SUPPLIED PASSAGE START

PROJECT_ID = "YOUR_PROJECT_ID"
LOCATION = "YOUR_PROJECT_LOCATION"  # Format is 'us' or 'eu'
PROCESSOR_ID = "YOUR_PROCESSOR_ID"  # Create processor in Cloud Console

# The local file in your current working directory
FILE_PATH = "Winnie_the_Pooh_3_Pages.pdf"
# Refer to https://cloud.google.com/document-ai/docs/processors-list
# for supported file types
MIME_TYPE = "application/pdf"

# Instantiates a client
docai_client = documentai.DocumentProcessorServiceClient(
    client_options=ClientOptions(api_endpoint=f"{LOCATION}-documentai.googleapis.com")
)

# The full resource name of the processor, e.g.:
# projects/project-id/locations/location/processor/processor-id
# You must create new processors in the Cloud Console first
RESOURCE_NAME = docai_client.processor_path(PROJECT_ID, LOCATION, PROCESSOR_ID)

# Read the file into memory
with open(FILE_PATH, "rb") as image:
    image_content = image.read()

# Load Binary Data into Document AI RawDocument Object
raw_document = documentai.RawDocument(content=image_content, mime_type=MIME_TYPE)

# Configure the process request
request = documentai.ProcessRequest(name=RESOURCE_NAME, raw_document=raw_document)

# Use the Document AI client to process the sample form
result = docai_client.process_document(request=request)

document_object = result.document
print("Document processing complete.")
print(f"Text: {document_object.text}")

Run the code, which will extract the text and print it to the console.

You should see the following output if using our sample document:

Document processing complete.
Text: CHAPTER I
IN WHICH We Are Introduced to
Winnie-the-Pooh and Some
Bees, and the Stories Begin
Here is Edward Bear, coming
downstairs now, bump, bump, bump, on the back
of his head, behind Christopher Robin. It is, as far
as he knows, the only way of coming downstairs,
but sometimes he feels that there really is another
way, if only he could stop bumping for a moment
and think of it. And then he feels that perhaps there
isn't. Anyhow, here he is at the bottom, and ready
to be introduced to you. Winnie-the-Pooh.

SUPPLIED PASSAGE END
DATA BLOCK START

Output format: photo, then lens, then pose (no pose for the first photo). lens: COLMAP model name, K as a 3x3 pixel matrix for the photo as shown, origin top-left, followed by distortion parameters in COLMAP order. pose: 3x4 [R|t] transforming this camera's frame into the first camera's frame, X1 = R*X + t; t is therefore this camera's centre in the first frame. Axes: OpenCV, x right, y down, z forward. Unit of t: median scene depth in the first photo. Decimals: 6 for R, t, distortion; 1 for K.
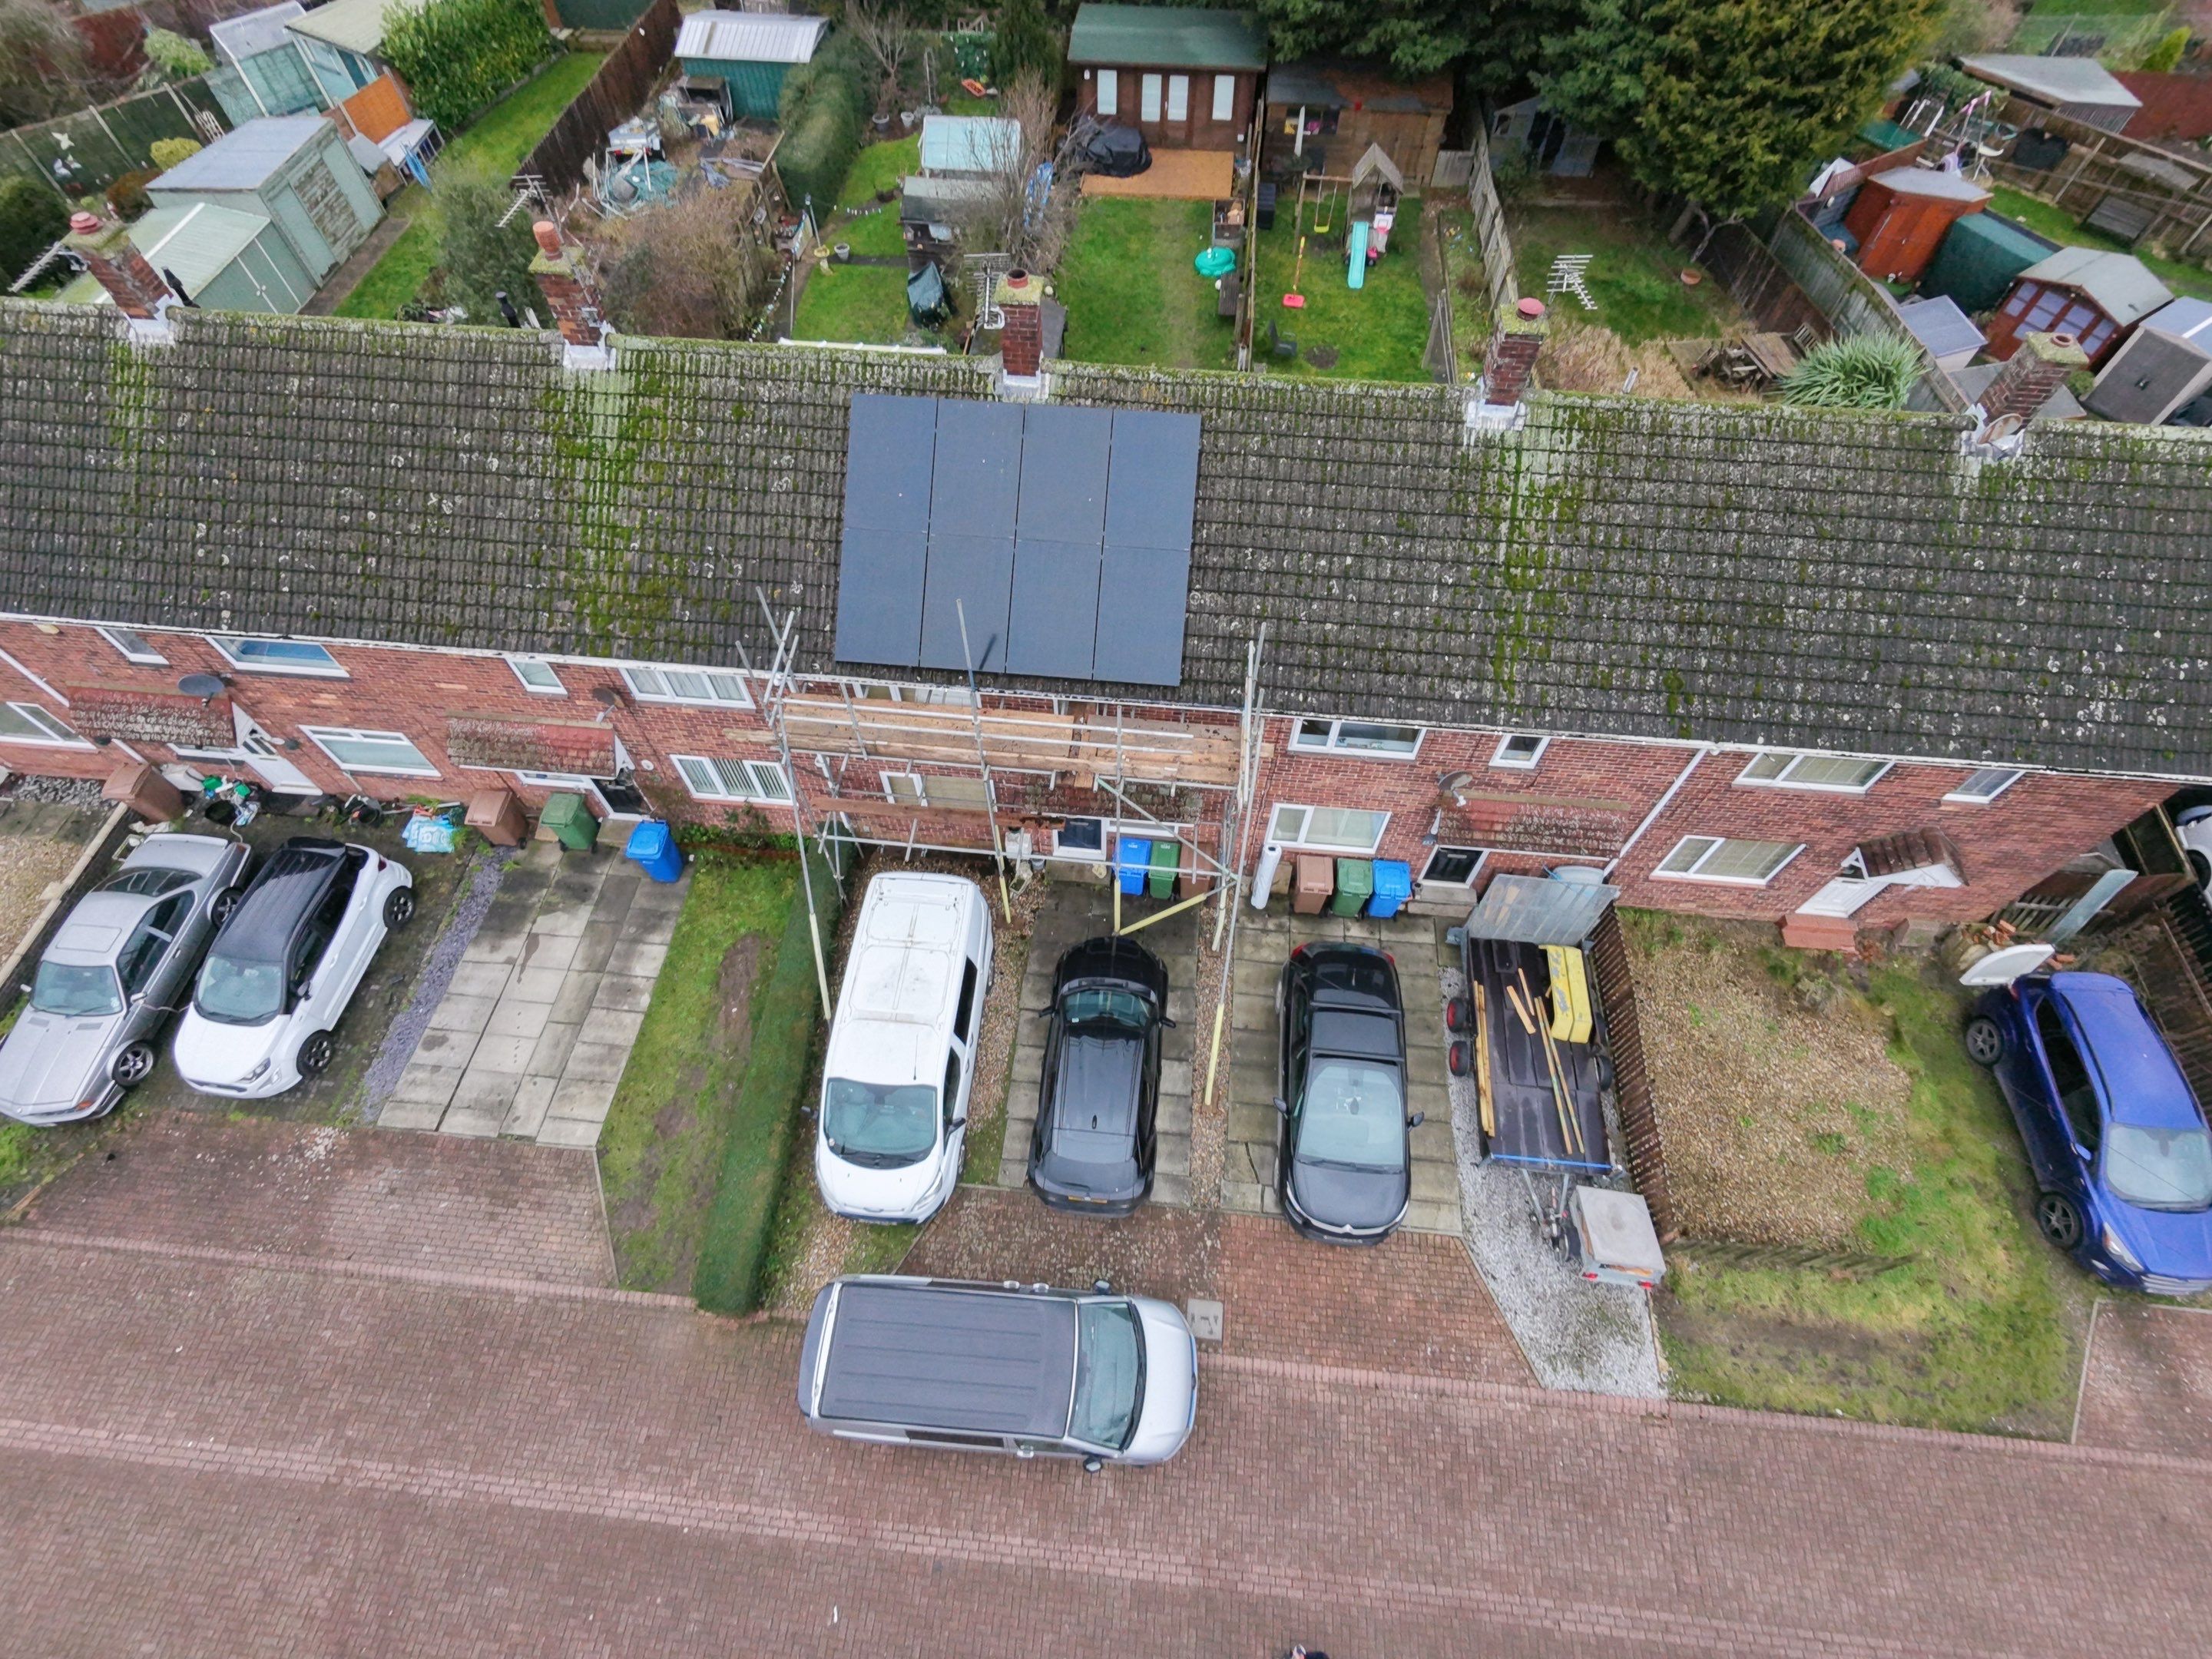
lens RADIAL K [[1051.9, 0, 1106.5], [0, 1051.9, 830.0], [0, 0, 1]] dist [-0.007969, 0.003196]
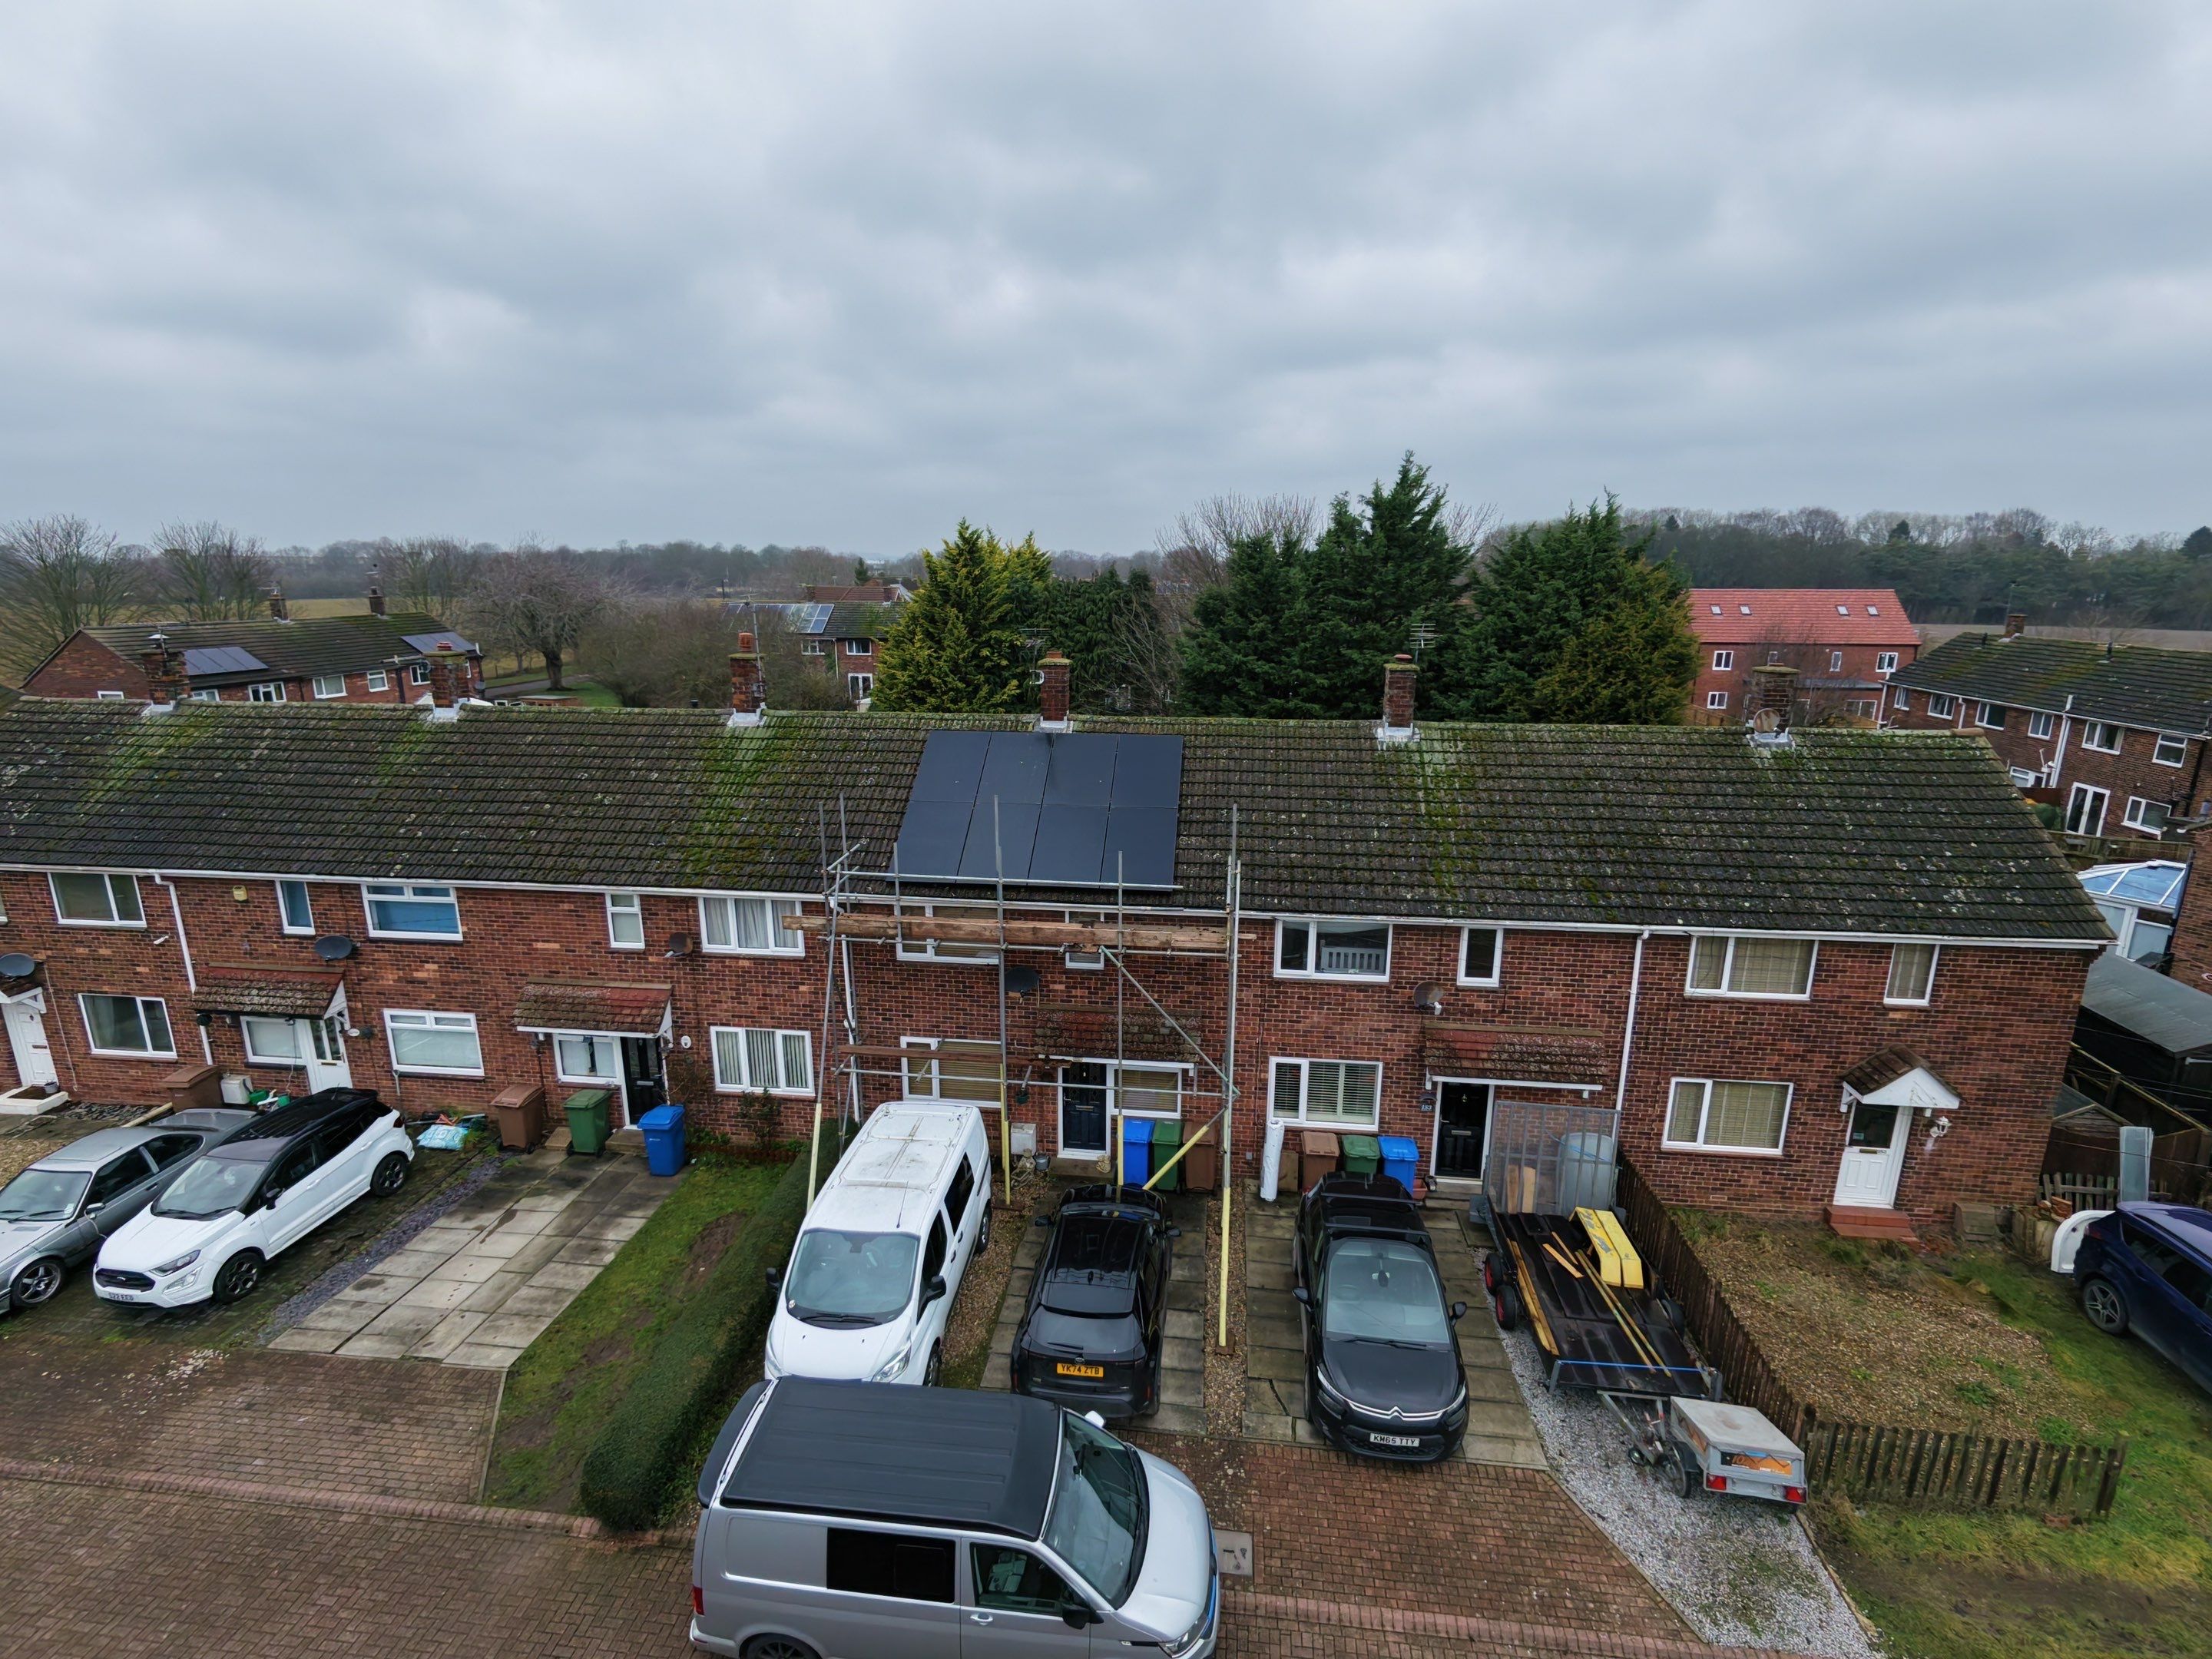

DATA BLOCK END

STUDY QUESTIONS >>
1) Write out the part of the Document AI sample above that opens with the words containing "# The full resource" and closes with "image_content = image.read()", copying it word for word.
2) Resume the Document AI walkthrough above, carrying on from its last sentence.

RESPONSES BY TASK >>
1)
# The full resource name of the processor, e.g.:
# projects/project-id/locations/location/processor/processor-id
# You must create new processors in the Cloud Console first
RESOURCE_NAME = docai_client.processor_path(PROJECT_ID, LOCATION, PROCESSOR_ID)

# Read the file into memory
with open(FILE_PATH, "rb") as image:
    image_content = image.read()

2)
When I first heard his name, I said, just as you
are going to say, "But I thought he was a boy?"
"So did I," said Christopher Robin.
"Then you can't call him Winnie?"
"I don't."
"But you said "

...

Digitized by
Google

9. Make a Batch Processing Request

Now, suppose that you want to read in the text from the entire novel.

  • Online Processing has limits on the number of pages and file size that can be sent and it only allows for one document file per API call.
  • Batch Processing allows for processing of larger/multiple files in an asynchronous method.

In this step, we will process the entire "Winnie the Pooh" novel with the Document AI Batch Processing API and output the text into a Google Cloud Storage Bucket.

Batch processing uses Long Running Operations to manage requests in an asynchronous manner, so we have to make the request and retrieve the output in a different manner than online processing. However, the output will be in the same Document object format whether using online or batch processing.

This step shows how to provide specific documents for Document AI to process. A later step will show how to process an entire directory of documents.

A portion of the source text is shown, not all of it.